When I was an undergraduate, artificial intelligence seemed to be a discipline long on promise and short on results. (Everthing was about “10 years away”, even 20 years later, it was still “10 years away”.) Therefore, I was pleasantly impressed when IBM’s Watson machine won an episode of the US quiz show Jeopardy in early 2011 against the all-time champions of the show.
David Ferrucci, leader of the Watson artificial intelligence project , has just written an article for the New York Times in which he describes how he pulled together the multidisciplinary research team behind this great achievement. He had to overcome the researchers’ natural inclinations to stick with their own individual projects and to foster an environment in which they collaborated intensively and shared ideas. He won them over with the vision of how they together could achieve something grand that none of them alone would ever manage. He reinforced the team collaboration with what he terms the “war room”, where the researchers from all the different disciplines worked together in the same big office.
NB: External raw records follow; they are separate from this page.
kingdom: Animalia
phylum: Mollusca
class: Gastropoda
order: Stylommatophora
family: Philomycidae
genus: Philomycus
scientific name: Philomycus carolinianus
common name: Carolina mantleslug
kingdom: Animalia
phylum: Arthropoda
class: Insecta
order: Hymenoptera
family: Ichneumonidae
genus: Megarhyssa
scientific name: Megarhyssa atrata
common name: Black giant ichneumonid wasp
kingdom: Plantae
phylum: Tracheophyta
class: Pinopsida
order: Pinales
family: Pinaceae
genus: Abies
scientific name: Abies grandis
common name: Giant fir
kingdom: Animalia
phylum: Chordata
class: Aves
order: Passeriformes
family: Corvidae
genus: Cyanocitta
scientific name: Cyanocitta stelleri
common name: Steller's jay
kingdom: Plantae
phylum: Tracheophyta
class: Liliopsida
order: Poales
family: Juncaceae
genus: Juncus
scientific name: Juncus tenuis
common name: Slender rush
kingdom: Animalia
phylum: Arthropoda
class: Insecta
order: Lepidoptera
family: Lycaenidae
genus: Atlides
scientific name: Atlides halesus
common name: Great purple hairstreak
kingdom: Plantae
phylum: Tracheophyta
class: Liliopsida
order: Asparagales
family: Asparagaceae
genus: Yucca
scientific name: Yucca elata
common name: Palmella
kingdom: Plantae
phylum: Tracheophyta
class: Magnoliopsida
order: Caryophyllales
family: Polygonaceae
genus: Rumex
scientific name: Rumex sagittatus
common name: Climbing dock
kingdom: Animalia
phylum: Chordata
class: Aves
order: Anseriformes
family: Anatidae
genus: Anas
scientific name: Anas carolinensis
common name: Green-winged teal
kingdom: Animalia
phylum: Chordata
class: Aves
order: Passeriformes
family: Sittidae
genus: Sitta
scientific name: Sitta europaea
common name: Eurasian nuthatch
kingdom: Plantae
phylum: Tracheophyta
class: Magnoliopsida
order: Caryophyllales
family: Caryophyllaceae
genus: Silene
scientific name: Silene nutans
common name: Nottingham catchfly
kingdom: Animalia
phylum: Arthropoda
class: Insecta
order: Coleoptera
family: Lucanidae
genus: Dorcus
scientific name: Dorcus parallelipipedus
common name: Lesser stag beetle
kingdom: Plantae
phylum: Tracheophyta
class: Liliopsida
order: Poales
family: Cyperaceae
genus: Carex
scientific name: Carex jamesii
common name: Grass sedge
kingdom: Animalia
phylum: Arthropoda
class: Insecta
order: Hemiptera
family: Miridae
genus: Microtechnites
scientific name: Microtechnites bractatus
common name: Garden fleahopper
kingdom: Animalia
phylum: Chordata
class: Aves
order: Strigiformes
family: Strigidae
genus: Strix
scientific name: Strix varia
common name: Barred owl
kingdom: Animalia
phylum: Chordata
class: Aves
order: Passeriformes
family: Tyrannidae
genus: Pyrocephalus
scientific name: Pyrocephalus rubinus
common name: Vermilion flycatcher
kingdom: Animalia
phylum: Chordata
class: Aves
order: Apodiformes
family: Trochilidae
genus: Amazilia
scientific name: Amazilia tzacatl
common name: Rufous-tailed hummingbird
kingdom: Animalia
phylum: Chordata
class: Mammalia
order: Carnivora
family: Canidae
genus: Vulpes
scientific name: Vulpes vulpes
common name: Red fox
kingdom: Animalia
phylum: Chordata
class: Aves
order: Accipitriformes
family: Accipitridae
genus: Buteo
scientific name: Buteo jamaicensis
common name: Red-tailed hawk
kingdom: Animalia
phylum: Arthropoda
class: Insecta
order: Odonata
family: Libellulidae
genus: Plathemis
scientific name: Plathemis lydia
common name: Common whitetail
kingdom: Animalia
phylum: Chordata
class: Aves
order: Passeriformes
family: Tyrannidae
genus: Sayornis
The grand result was due to many insignificant breakthroughs, as if each researcher was delivering one tessera for the overall mosaic.
While winning a quiz show is impressive, it’s just a milestone. IBM is already investigating how Watson’s ability to understand language and crunch data can be put to good use to suggest diagnoses and treatment options to doctors. If you would like to know more about this research, visit IBM’s own site about Watson.
Ferrucci has the last word: “In the end, the hero was the team, not any individual member or algorithm.”